3. the battery winding production detection method based on machine vision as claimed in claim 2, it is characterised in that described in repeating When step (4), (5), in addition to the step of boot up calibration to second camera and the 3rd camera respectively.

4. the battery winding production detection method based on machine vision as claimed in claim 3, it is characterised in that it also includes Step (8)：The NI Vision Builder for Automated Inspection adjusts negative plate and the according to the relative position between the first briquetting and the first diaphragm paper Relative position between two diaphragm papers, between positive plate and the 3rd diaphragm paper.

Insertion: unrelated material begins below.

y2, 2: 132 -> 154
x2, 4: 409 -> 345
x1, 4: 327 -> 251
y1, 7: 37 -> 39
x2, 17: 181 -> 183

5. the battery winding production detection method based on machine vision as claimed in claim 1, it is characterised in that in the step Suddenly in (1), the absolute coordinate system stairs device is fixed on disk edge, and a fixed absolute coordinate is provided for the rotating disk System.

6. the battery winding production detection method based on machine vision as claimed in claim 1, it is characterised in that the step (6.3) in, for the B1 calculated to be to tilt counterclockwise on the occasion of representing the first briquetting relative to the first diaphragm paper, B1 is that negative value represents First briquetting is inclination clockwise relative to the first diaphragm paper.

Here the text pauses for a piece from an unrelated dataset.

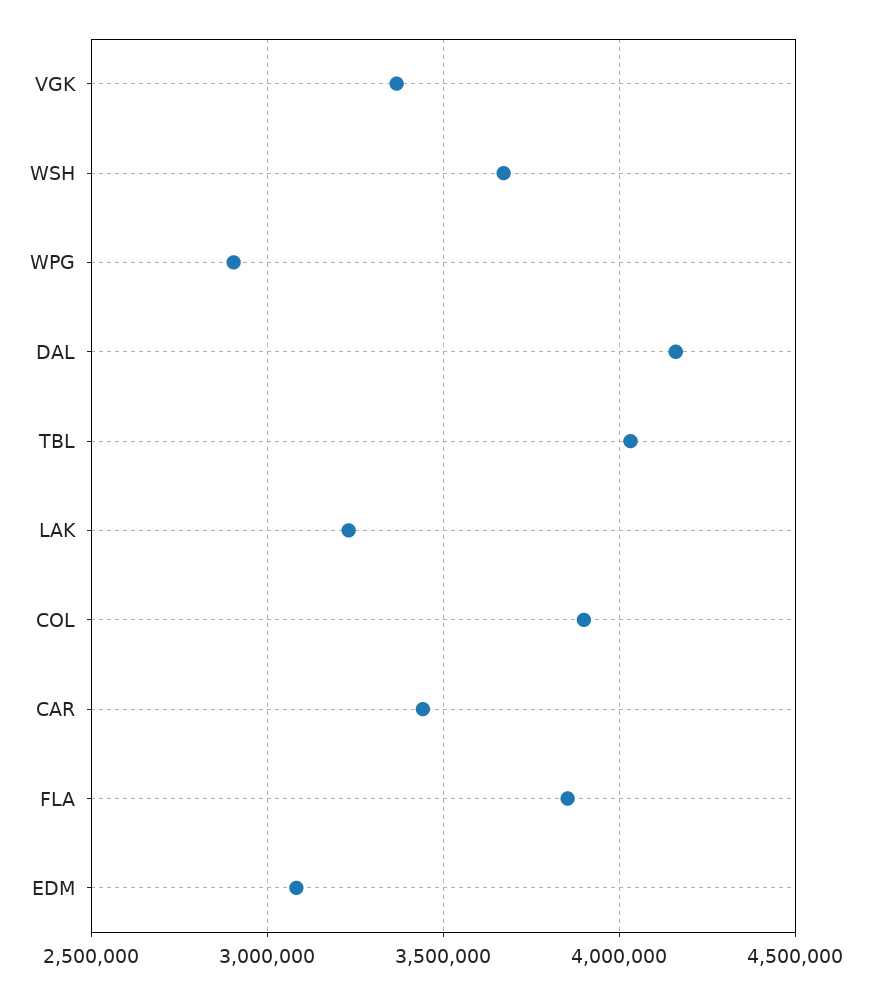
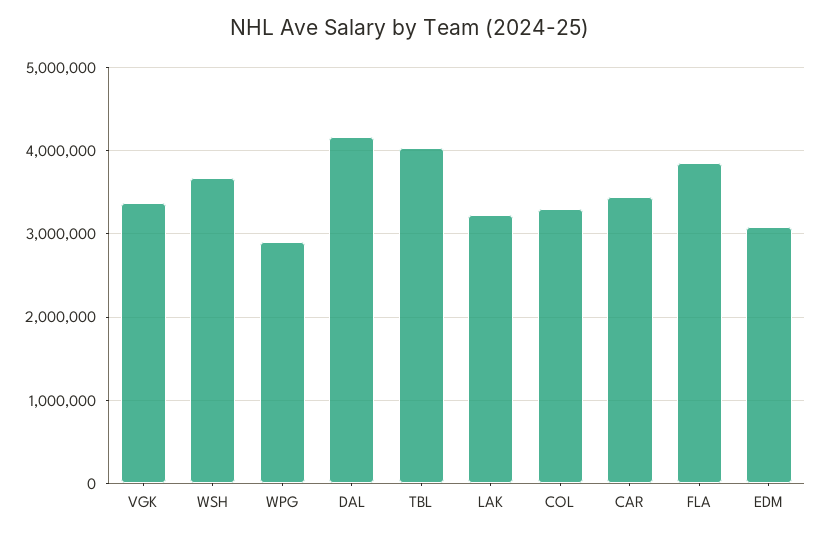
COL: 3900000 -> 3300000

7. implement the battery winding equipment based on machine vision of one of the claim 1-6 detection method, it is characterised in that It includes NI Vision Builder for Automated Inspection, rotating disk, the detection means for being respectively arranged at disk edge and absolute coordinate system stairs device；Wherein The detection means includes the first detection components, and first detection components include the first briquetting, be arranged on the first briquetting the One diaphragm paper and the first camera being arranged above the first diaphragm paper side；Vision system is integrated with the NI Vision Builder for Automated Inspection Software, and it is connected with the first camera and absolute coordinate system stairs device respectively.

8. the battery winding equipment based on machine vision as claimed in claim 7, it is characterised in that the detection means is also wrapped Include the second detection components and the 3rd detection components, wherein, second detection components include second camera, the second briquetting and The second diaphragm paper and the negative plate being set in turn on the second briquetting, the 3rd detection components include the 3rd camera, the 3rd Briquetting and the 3rd diaphragm paper and positive plate being set in turn on the 3rd briquetting.

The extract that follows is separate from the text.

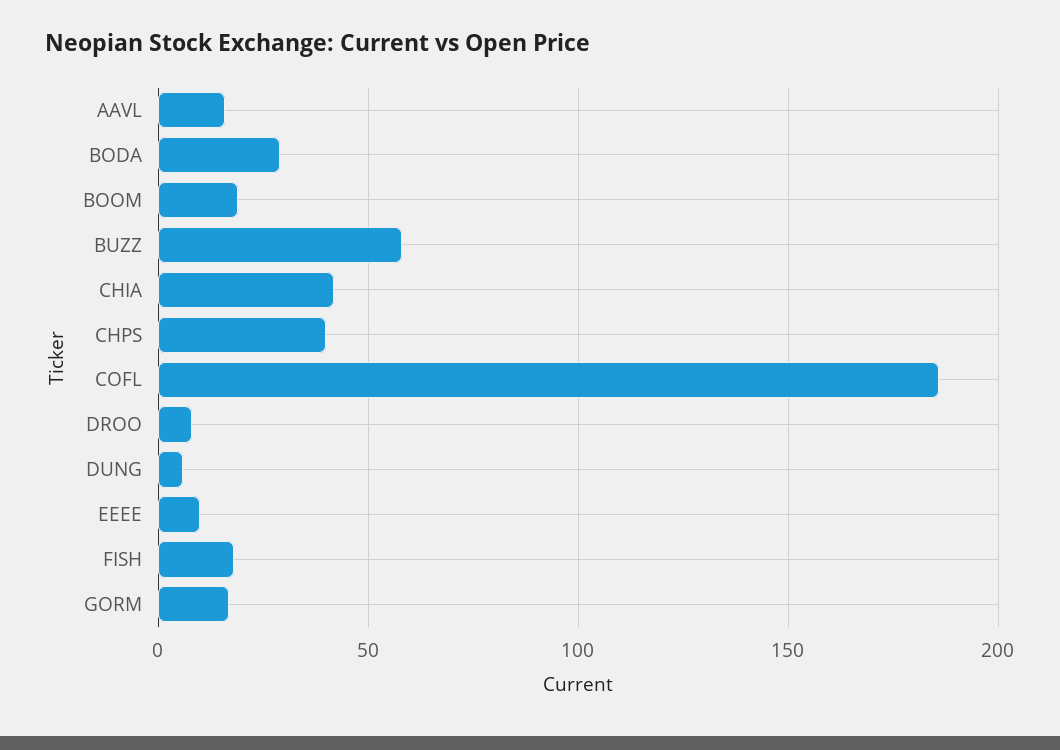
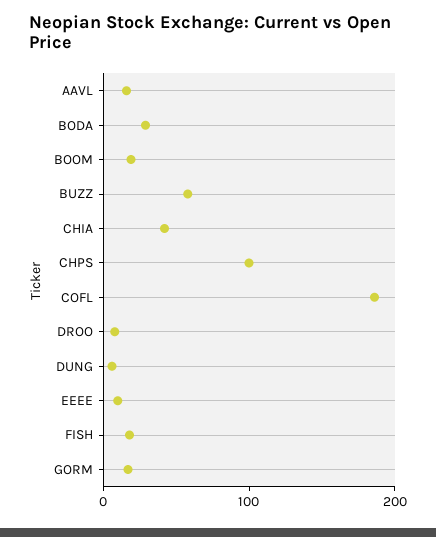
CHPS: 40 -> 100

9. the battery winding equipment based on machine vision as claimed in claim 7, it is characterised in that the absolute coordinate system platform Rank device is fixed on disk edge, and a fixed absolute coordinate system is provided for the rotating disk.

10. the battery winding equipment based on machine vision as claimed in claim 7, it is characterised in that the absolute coordinate system Stairs device bulk shape is L-shaped.